Texto fornecido:
□ □ □ □ □
Acham normal não pagar à lavandaria?
Graça Franco
RR online 28 jun, 2016
70% das mulheres considera justa a repartição do trabalho doméstico com os homens. Azar meu que faço parte das 30% que vêem aqui uma enorme injustiça.
As mulheres portuguesas com emprego fora chegam às férias com mais um mês de trabalho realizado do que os respectivos maridos (mais 24 dias 8 horas diárias para ser exactos). Não é novidade, mas convém fazer do “ óbvio” notícia. Só para a tornar tema de conversa de jantar no maior número de casas. Mero “fait divers”? Errado. Aqui radica boa parte da explicação para a baixa fecundidade nacional, como prova um precioso estudo da FFMS sobre a baixa natalidade em Portugal.
O novo inquérito aos “Usos do Tempo de Homens e de Mulheres em Portugal”, realizado pelo Centro de Intervenção Social, permite fazer as contas: no trabalho pago eles gastam em média mais 27 minutos (daí um salário ainda mais alto). Já no trabalho não pago elas dedicam mais uma hora e 12 minutos dedicando um total de 3 horas e 6 minutos às “tarefas domésticas” (cozinha/limpeza/tratamento de roupas e afins) .
Numa semana, a soma das duas parcelas equivale a efectuar uma jornada adicional de mais seis horas e um quarto. Ao fim de um ano isso traduz-se em mais mês e meio de trabalho (ao ritmo de oito horas/dia). Resumindo: as “executivas” portuguesas, 40 anos passados, ainda não gozam da semana-inglesa.
Mesmo que morem perto do trabalho quem quiser folgar os normais dois dias terá de roubar pelo menos um deles ao sono. As que além disso estão sujeitas a perder infindáveis horas nos transportes, não têm alternativa ao velho sistema chinês: nem sono nem folga.
□ □ □ □ □
Tarefa: Reescreva o texto sobre o trabalho doméstico de "Numa semana, a" a "gozam da semana-inglesa.", trocando "jornada adicional" por "jornada extra".
□ □ □ □ □
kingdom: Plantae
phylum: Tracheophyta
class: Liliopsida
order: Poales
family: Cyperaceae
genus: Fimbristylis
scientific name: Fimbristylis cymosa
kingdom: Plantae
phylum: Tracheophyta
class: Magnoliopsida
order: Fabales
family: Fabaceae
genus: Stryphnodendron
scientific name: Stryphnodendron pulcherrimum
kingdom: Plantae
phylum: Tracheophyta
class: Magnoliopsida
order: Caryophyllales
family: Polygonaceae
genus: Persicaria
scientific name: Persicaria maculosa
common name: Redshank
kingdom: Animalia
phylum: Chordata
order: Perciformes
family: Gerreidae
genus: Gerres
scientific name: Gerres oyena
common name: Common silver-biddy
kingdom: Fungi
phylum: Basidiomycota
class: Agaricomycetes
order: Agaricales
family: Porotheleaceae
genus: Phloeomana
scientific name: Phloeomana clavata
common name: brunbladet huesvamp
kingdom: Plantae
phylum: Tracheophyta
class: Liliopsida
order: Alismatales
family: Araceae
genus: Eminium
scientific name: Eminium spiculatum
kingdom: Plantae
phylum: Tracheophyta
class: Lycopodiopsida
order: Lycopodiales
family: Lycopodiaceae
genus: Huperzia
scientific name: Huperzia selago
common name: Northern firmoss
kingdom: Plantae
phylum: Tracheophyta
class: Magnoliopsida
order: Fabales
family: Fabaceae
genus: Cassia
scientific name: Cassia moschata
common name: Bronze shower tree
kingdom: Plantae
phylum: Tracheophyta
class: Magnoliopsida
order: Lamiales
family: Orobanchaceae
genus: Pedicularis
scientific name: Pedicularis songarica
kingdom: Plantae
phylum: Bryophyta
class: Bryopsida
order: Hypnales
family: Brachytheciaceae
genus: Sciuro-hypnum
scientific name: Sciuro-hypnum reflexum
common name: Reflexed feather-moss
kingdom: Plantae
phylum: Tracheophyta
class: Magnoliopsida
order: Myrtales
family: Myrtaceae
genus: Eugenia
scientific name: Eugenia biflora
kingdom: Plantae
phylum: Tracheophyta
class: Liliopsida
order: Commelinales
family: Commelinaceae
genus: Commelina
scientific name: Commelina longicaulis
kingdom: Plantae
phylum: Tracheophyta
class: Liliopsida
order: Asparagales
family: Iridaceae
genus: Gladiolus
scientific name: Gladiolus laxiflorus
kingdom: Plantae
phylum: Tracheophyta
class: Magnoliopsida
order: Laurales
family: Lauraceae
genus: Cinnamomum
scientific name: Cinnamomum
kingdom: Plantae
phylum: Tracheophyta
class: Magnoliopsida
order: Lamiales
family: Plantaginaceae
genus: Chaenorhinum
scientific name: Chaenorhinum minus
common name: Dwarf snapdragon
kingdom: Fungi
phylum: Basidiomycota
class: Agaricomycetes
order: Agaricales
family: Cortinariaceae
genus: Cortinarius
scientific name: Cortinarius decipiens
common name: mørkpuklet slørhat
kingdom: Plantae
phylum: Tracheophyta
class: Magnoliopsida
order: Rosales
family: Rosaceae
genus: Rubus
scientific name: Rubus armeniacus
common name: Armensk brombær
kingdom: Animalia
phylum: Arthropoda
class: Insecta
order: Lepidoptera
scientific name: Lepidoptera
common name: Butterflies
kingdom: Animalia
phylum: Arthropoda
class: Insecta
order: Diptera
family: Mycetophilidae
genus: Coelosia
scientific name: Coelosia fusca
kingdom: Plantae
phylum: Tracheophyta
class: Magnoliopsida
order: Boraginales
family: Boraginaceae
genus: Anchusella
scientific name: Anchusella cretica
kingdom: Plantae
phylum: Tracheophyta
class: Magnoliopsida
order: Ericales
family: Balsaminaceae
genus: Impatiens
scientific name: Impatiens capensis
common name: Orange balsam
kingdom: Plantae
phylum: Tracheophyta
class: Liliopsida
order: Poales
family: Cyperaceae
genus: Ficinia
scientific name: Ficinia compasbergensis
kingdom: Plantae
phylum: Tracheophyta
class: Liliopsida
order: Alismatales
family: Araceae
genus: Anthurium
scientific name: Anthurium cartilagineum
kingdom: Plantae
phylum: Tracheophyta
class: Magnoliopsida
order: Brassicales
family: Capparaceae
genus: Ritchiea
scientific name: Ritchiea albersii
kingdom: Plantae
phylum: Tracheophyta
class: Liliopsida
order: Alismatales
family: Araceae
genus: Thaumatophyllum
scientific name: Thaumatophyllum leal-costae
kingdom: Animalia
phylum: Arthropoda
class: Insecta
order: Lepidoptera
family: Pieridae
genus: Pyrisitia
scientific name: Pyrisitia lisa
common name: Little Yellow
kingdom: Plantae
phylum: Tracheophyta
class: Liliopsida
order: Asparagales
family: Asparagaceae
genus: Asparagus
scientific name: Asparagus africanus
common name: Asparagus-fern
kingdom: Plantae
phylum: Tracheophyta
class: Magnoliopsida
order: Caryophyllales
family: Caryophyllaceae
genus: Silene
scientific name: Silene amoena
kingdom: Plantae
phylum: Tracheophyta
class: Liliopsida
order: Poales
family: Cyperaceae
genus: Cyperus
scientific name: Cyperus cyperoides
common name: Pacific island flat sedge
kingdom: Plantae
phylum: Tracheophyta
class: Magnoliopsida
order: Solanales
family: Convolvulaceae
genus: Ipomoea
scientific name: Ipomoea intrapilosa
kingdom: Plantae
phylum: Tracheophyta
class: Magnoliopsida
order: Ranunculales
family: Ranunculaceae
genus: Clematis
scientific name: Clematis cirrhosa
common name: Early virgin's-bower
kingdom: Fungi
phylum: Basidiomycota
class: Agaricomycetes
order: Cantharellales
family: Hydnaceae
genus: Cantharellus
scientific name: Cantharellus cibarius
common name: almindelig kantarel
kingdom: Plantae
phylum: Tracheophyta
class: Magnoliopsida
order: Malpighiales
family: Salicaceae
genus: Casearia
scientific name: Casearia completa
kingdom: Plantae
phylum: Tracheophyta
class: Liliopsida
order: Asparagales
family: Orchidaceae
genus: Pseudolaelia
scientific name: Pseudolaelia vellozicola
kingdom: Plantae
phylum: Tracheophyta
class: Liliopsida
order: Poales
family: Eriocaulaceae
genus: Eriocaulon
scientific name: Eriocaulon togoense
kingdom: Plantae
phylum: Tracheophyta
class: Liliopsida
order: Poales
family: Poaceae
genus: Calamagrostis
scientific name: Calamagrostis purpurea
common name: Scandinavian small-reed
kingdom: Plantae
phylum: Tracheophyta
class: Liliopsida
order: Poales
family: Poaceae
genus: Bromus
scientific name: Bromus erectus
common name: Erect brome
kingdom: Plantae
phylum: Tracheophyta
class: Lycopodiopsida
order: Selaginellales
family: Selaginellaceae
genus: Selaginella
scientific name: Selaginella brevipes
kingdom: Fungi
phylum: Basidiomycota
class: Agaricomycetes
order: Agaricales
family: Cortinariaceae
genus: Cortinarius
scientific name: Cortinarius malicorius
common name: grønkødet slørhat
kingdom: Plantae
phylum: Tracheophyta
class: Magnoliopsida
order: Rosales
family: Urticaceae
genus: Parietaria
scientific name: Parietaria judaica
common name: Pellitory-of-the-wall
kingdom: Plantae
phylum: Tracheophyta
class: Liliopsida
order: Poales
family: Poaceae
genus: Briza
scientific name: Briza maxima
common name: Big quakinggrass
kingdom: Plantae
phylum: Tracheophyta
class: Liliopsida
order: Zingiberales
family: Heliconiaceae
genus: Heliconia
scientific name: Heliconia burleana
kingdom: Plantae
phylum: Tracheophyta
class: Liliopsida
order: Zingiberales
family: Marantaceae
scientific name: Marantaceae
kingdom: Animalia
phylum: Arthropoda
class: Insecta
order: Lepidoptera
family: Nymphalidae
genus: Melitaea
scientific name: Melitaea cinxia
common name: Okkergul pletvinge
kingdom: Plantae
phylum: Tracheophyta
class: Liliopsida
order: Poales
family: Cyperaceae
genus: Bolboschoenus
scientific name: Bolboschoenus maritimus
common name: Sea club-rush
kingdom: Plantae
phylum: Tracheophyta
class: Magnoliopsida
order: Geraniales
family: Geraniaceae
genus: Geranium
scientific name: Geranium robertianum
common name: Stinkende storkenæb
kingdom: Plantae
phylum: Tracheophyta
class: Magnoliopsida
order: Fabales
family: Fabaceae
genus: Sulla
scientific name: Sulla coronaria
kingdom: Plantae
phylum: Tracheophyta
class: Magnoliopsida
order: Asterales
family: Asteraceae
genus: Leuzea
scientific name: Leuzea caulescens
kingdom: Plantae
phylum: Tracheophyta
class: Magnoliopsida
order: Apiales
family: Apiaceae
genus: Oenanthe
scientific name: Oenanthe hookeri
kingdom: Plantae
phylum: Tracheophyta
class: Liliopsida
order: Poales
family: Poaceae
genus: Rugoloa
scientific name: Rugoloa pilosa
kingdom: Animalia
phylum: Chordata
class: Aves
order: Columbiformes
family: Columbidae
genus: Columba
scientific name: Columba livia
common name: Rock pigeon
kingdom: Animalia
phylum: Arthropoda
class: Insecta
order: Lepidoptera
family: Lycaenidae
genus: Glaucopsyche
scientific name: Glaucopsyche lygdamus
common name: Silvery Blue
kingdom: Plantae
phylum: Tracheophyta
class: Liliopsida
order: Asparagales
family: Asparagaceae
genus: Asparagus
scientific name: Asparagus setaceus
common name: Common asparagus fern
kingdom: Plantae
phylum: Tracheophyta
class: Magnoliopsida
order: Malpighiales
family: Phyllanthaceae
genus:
□ □ □ □ □
Resposta:
Numa semana, a soma das duas parcelas equivale a efectuar uma jornada extra de mais seis horas e um quarto. Ao fim de um ano isso traduz-se em mais mês e meio de trabalho (ao ritmo de oito horas/dia). Resumindo: as “executivas” portuguesas, 40 anos passados, ainda não gozam da semana-inglesa.